TEXTE À ÉTUDIER:
'''
Dessine-moi un avenir

Publié le 28 septembre 2008 Lecture : 4 minutes.

Blues, incertitude, précarité Les jeunes se cherchent. En Algérie peut-être plus qu’ailleurs, l’absence de dialogue entre les générations et les difficultés à trouver sa place dans la société font douter les jeunes et assombrissent leur vision du futur. « Il y a un vacillement des valeurs : la famille, l’école, les institutions, les politiques Les jeunes sont désenchantés, ils manquent de repères et d’un projet de société. Les pouvoirs publics en sont conscients, mais les changements ne vont pas assez vite », analyse Saïd Benmerad, chef de projet au Centre national d’études et d’analyses pour la population et le développement (Ceneap). Il faut dire que la tâche est colossale.
Plus d’un jeune Algérien sur deux est persuadé qu’il vivrait mieux ailleurs. C’est l’amer constat d’un sondage réalisé par le Ceneap pour le compte du ministère de la Jeunesse et des Sports, à la fin de 2007 (voir p. 44). Diffusé parcimonieusement, il a été commandé par les autorités après l’attentat sanglant perpétré par un jeune contre le cortège présidentiel, le 6 septembre 2007, à Batna. Complété par des enquêtes du Centre de recherche en anthropologie sociale et culturelle (Crasc) d’Oran, il doit servir de base au gouvernement pour élaborer une politique de la jeunesse. « Les jeunes ne croient plus à la construction d’un pays ouvert. Ceux qui attendaient une Algérie moderne, avec un développement à l’espagnole, perdent peu à peu espoir. L’ascenseur social fonctionne moins bien qu’il y a vingt ans », résume Saïd Benmerad. Selon le Crasc, 49,6 % des jeunes pensent que « les choses ont évolué négativement » depuis octobre 1988 et accusent les politiques de ne pas avoir tenu leurs promesses. D’où ce mal-être qui traverse une grande partie des 15-29 ans.
'''
(Entrées du jeu de données)
'''
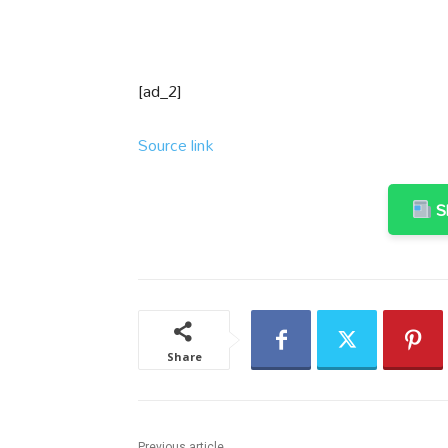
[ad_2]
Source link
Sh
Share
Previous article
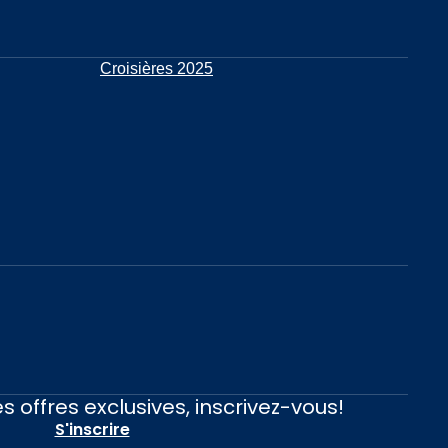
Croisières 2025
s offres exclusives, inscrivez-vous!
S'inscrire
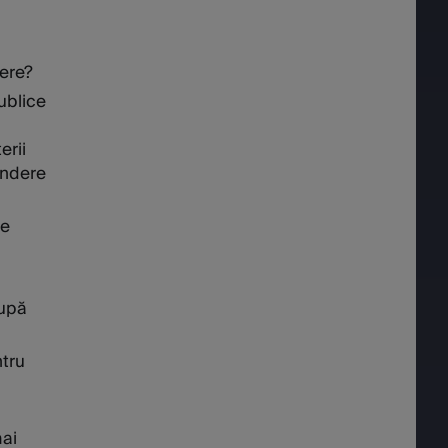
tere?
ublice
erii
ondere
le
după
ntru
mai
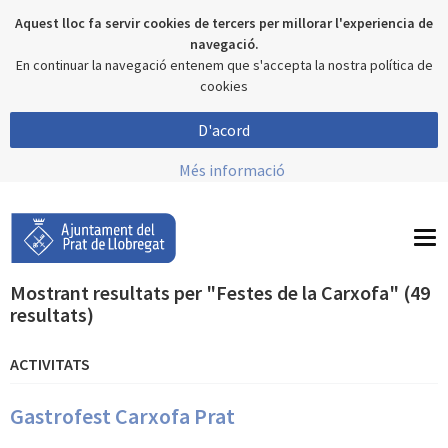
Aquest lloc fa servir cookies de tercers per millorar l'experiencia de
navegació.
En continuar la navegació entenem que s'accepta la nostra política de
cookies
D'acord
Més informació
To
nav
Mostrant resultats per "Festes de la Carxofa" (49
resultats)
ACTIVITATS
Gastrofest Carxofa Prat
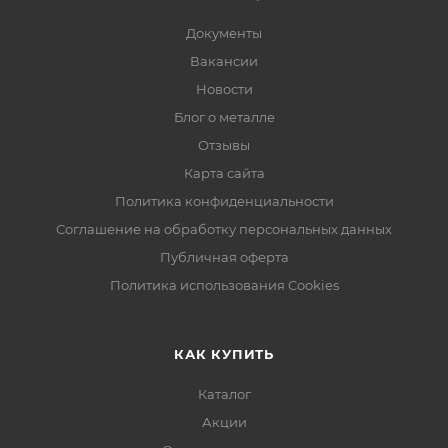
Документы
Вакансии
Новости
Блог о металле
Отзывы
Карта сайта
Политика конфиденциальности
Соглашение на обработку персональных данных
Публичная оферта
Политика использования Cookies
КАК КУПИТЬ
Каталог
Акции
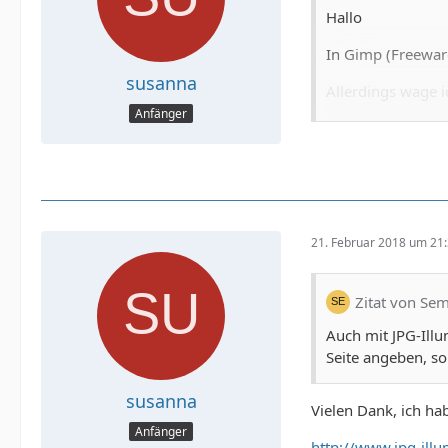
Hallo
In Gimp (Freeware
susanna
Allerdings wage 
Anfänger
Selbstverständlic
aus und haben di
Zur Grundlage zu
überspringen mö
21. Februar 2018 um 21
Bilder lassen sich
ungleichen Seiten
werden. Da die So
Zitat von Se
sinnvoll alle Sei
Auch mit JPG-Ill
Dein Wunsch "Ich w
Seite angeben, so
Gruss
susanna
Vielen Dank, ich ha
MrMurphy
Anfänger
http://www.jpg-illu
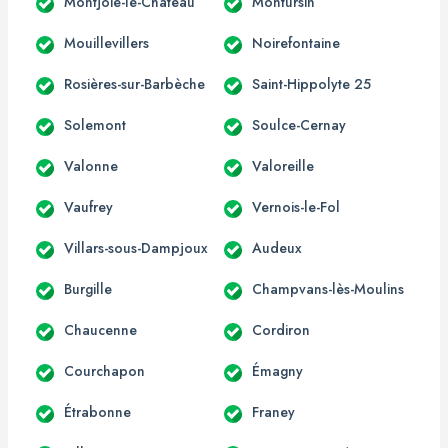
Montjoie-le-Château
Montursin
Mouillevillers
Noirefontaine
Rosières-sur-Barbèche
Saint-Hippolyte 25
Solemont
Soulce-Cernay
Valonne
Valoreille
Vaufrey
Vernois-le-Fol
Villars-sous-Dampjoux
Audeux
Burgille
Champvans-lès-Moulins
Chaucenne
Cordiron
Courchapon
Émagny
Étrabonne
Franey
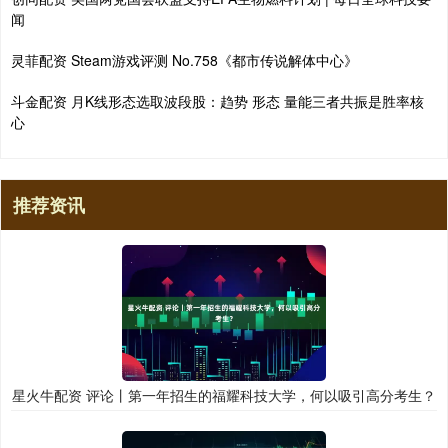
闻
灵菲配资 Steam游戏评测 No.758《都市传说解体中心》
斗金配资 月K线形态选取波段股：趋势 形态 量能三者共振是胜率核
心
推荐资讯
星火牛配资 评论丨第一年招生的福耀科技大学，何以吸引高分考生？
'''
TRAVAIL À FAIRE:
1. Condensez sous forme de liste le paragraphe de l'article sur la jeunesse algérienne qui commence par « Plus d'un jeune Algérien sur deux », en conservant ses faits essentiels.
2. Prolongez l'article sur la jeunesse algérienne à partir de sa dernière phrase.

RÉSULTATS ATTENDUS:
1.
- Plus d'un jeune Algérien sur deux pense qu'il vivrait mieux ailleurs. Ce constat vient d'un sondage du Ceneap réalisé fin 2007 pour le ministère de la Jeunesse et des Sports.
- Ce sondage, diffusé parcimonieusement, a été commandé par les autorités après l'attentat commis par un jeune contre le cortège présidentiel le 6 septembre 2007 à Batna.
- Des enquêtes du Crasc d'Oran le complètent. L'ensemble doit servir de base au gouvernement pour élaborer une politique de la jeunesse.
- Selon Saïd Benmerad, les jeunes ne croient plus à la construction d'un pays ouvert et moderne. L'ascenseur social fonctionne moins bien qu'il y a vingt ans.
- D'après le Crasc, 49,6 % des jeunes jugent que les choses ont évolué négativement depuis octobre 1988. Ils accusent les politiques de ne pas avoir tenu leurs promesses.
- Il en résulte un mal-être chez une grande partie des 15-29 ans.

2.
70 % d’entre eux sont au chômage. À cela deux raisons : l’échec des systèmes scolaire et universitaire, et l’inadaptation des diplômes et des formations au marché du travail.
Certains jeunes en sont réduits à vendre des fournitures scolaires sur les trottoirs avant d’affronter le parcours du combattant pour trouver une place dans des facs, des centres de formation ou des résidences universitaires vétustes et surchargés. « L’an passé, on se relayait à trois pour un matelas », se souvient Sakina, une étudiante de 23 ans. Une expérience que refuse de vivre Lyes, 18 ans. Avant l’été, il a décroché son bac avec mention bien. Il quittera bientôt le cocon familial, un pavillon cossu de la banlieue d’Alger, pour Montpellier. « J’aimerais faire sciences politiques, mais je vais d’abord m’inscrire en fac d’économie, pour m’adapter », précise-t-il. Pourquoi la France ? « C’est convenu de longue date avec mes parents, c’est pour cela que j’ai passé un bac français. Car la fac algérienne comme l’enseignement n’ont pas très bonne réputation à l’étranger. Alors les diplômes », glisse le jeune homme, qui rêve d’être consultant dans une institution internationale, comme son père. Un projet de départ partagé par Yasmine, 22 ans. « J’essaie de partir au Canada. Je n’arrive pas à me projeter. OK, j’ai fait l’université, mais pour quoi faire ? » s’interroge la jeune diplômée d’une école de commerce algérienne, dans un pays qui compte près de 1,2 million d’étudiants (dont plus de 60 % de filles).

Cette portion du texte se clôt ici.